To crumble the cojito cheese, I broke into small blocks and ran it through the food processor until it was the consistency of fine crumbles. Cojito cheese can also be found by the sour cream in your grocery store. ( Its the same kind of cheese, the delicious white queso is made from) which by the way, would make a delicious dip for these wontons! But today we are making these spicy, so a srirachi glaze will top these fried wontons. 

 To assemble, simply lay about a Tbs of filling on the wonton wrapper.
 
 Fold the wrapper over, pinch the edges together, and seal with a light egg white wash.  Bam, it's that simple, a little time consuming, but all in all, pretty easy. 

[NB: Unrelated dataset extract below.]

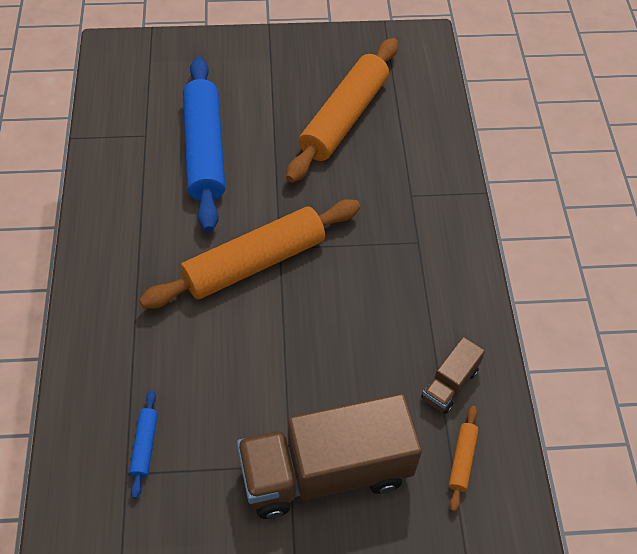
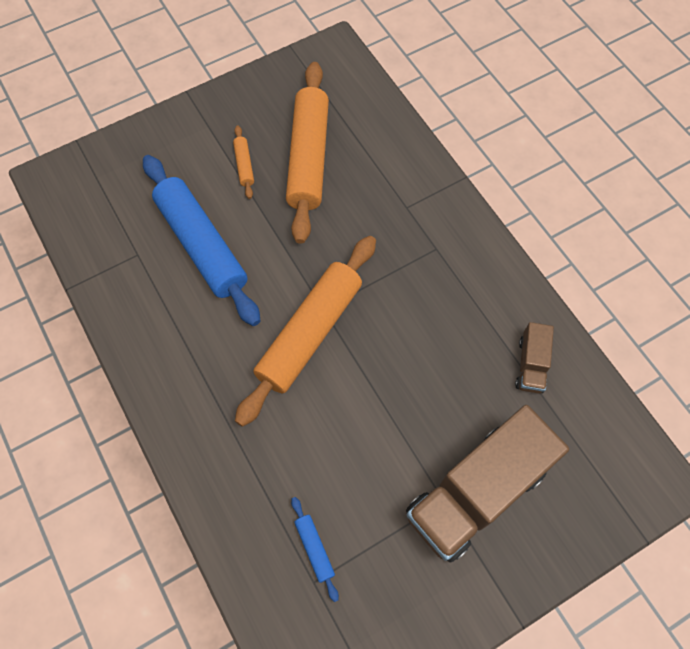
camera: 25 degrees left, 10 degrees up
(462, 460) = (575, 425): orange rolling pin -> orange rolling pin (244, 165)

 Now heat a saucepan of vegtable oil, and fry for about a minute and a half until the shells are golden brown, and crispy. Let cool on a paper towl to drain the excess oil. 

For the glaze, I used a store bought sweet thi chili glaze, and added srirachi to it to heat it up quite a bit. But dipping these in a spicy ranch, queso, or salsa would be equally as delicious. 

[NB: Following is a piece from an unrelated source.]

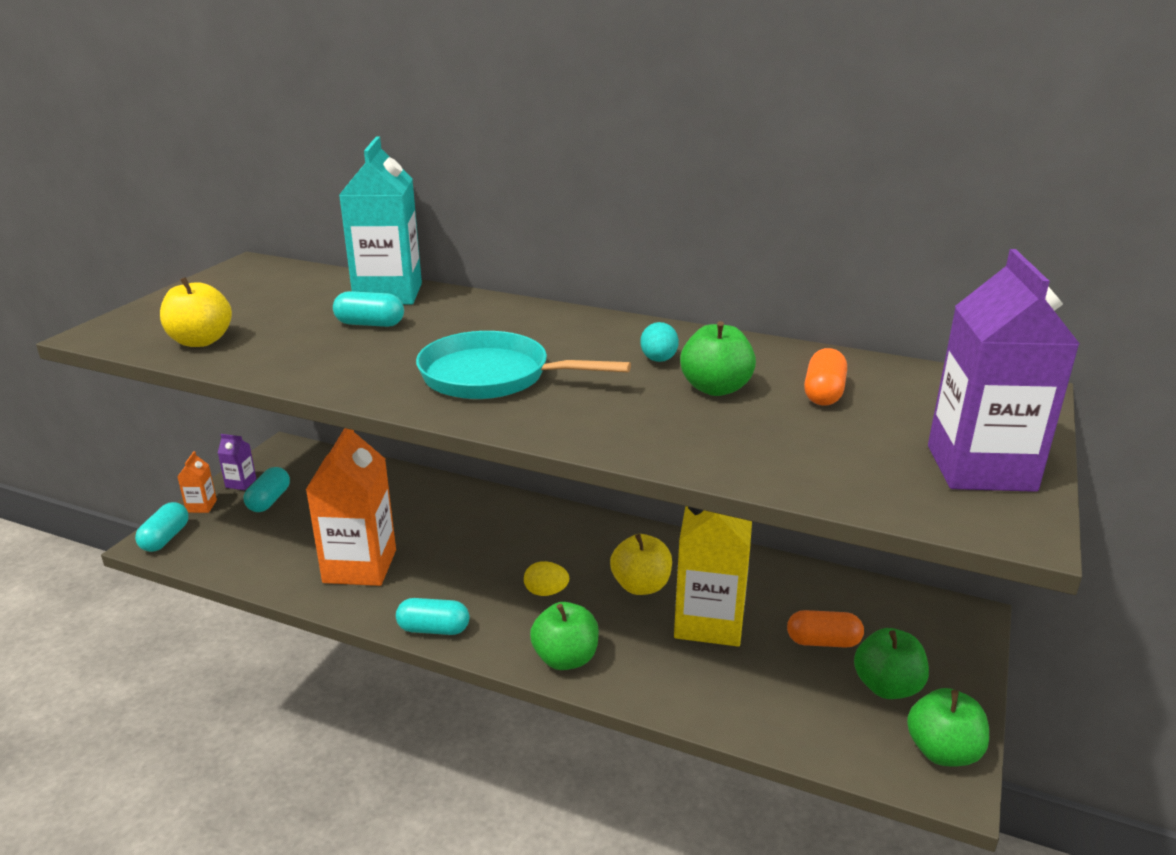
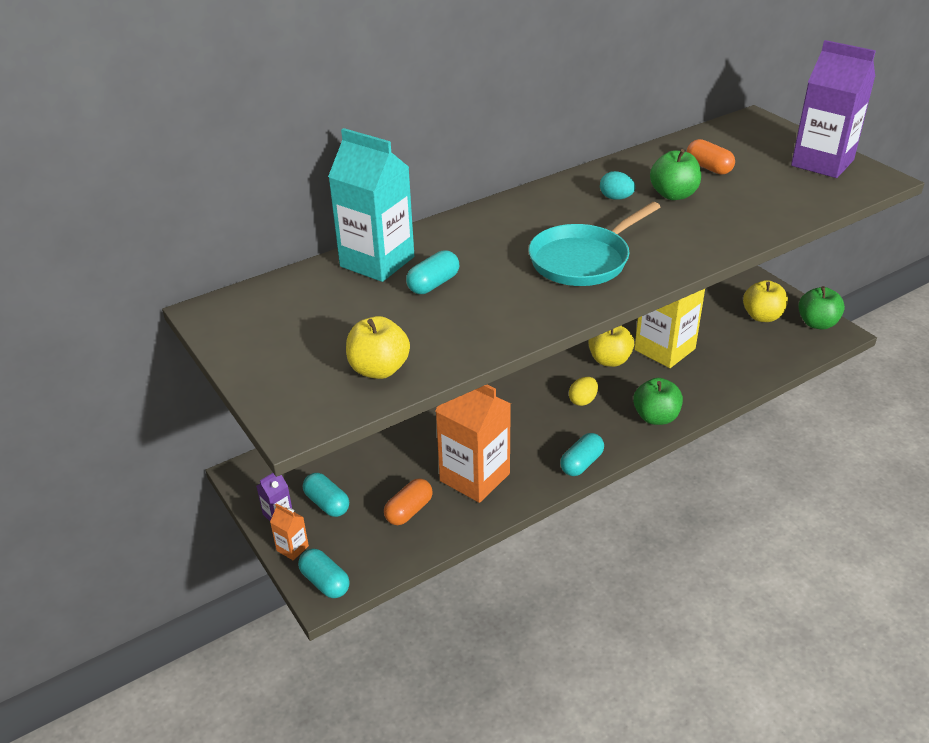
camera: 55 degrees left, 10 degrees up
(823, 642) = (713, 319): orange capsule -> orange capsule (409, 511)
(887, 687) = (762, 316): green apple -> yellow apple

 Don't bite into one right away, ya might burn your tounge off! 

Friday, October 4, 2013

Strawberry Milkshake Cupcakes

I have had the thought for these rolling around in my mind for a few weeks. 3 fails, to 1 success. Finally after different variations, this is my final play on these strawberry milkshake cupcakes. They offer the same silky malty flavor of a milkshake, but in a cupcake form. A sweet strawberry buttercream filling, and a simple whipped cream frosting makes for a scrumptious cupcake. 

Cupcake Batter 
1/2 cup room temp salted butter
1 3/4 cups sifted flour
1 cup granulated sugar
1 tsp baking powder
3/4 cup milk
3 eggs
1/3 plus 2 tbs strawberry Nesquik powder
1/2 tsp vanilla

 Cream the butter and sugar and eggs. Add the flour and baking powder alternately with the milk, starting with flour, and ending with flour. Add the strawberry powder and vanilla, and mix until the batter turns pink and is fully combined. Bake in cupcake liners for 12 to 15 minutes on 350. Let cool. 

Filling
1/2 cup room temp butter
1 1/2 cup powdered sugar
3 tbs heavy cream
1/3 cup strawberry Nesquik Powder  
1 tbs strawberry jello powder

 Whip all ingredients in a stand mixer until fluffy. It will be a brighter pink than the batter, due to the extra strawberry jello flavoring. After round one of not being strawberry enough, I added the jello flavoring as well. 

 When the cupcakes are cooled, they are ready to be filled. Pour the filling into a piping bag. I have a filler tip, it's long and pointed at the end, perfect for filling cupcakes. Stick the tip square into the middle of the cupcake and squeeze gently to fill the cupcake with the buttercream. Fill all the cupcakes with as much filling as they can stand, don't overfill, or the tops will crack. 

 Between the cupcake itself, and the sweet filling, a simple whipped cream works well with the cupcakes. Plus who doesn't like whip cream on there strawberry milkshake? If your not good at making homemade whip cream ( or don't have a best friend in the kitchen, aka kitchenaid stand mixer) a scoop of cool whip will suffice. But here is how I make my whip cream

1 cup heavy cream
1/3 cup powdered sugar
1/2 tsp vanilla

 Chill your mixer bowl and whisk attachment in the freezer for 20 min. Add all of the whopping 3 ingredients and put on low for 1 minute, then kick it up to high speed, and whip until thick. Yes friends, it is that easy, and so much better than that can stuff people dare to put on pumpkin pie, and ice cream sundaes around the world. 

 Now let's cut into one of these beauty's and possibly have it for lunch!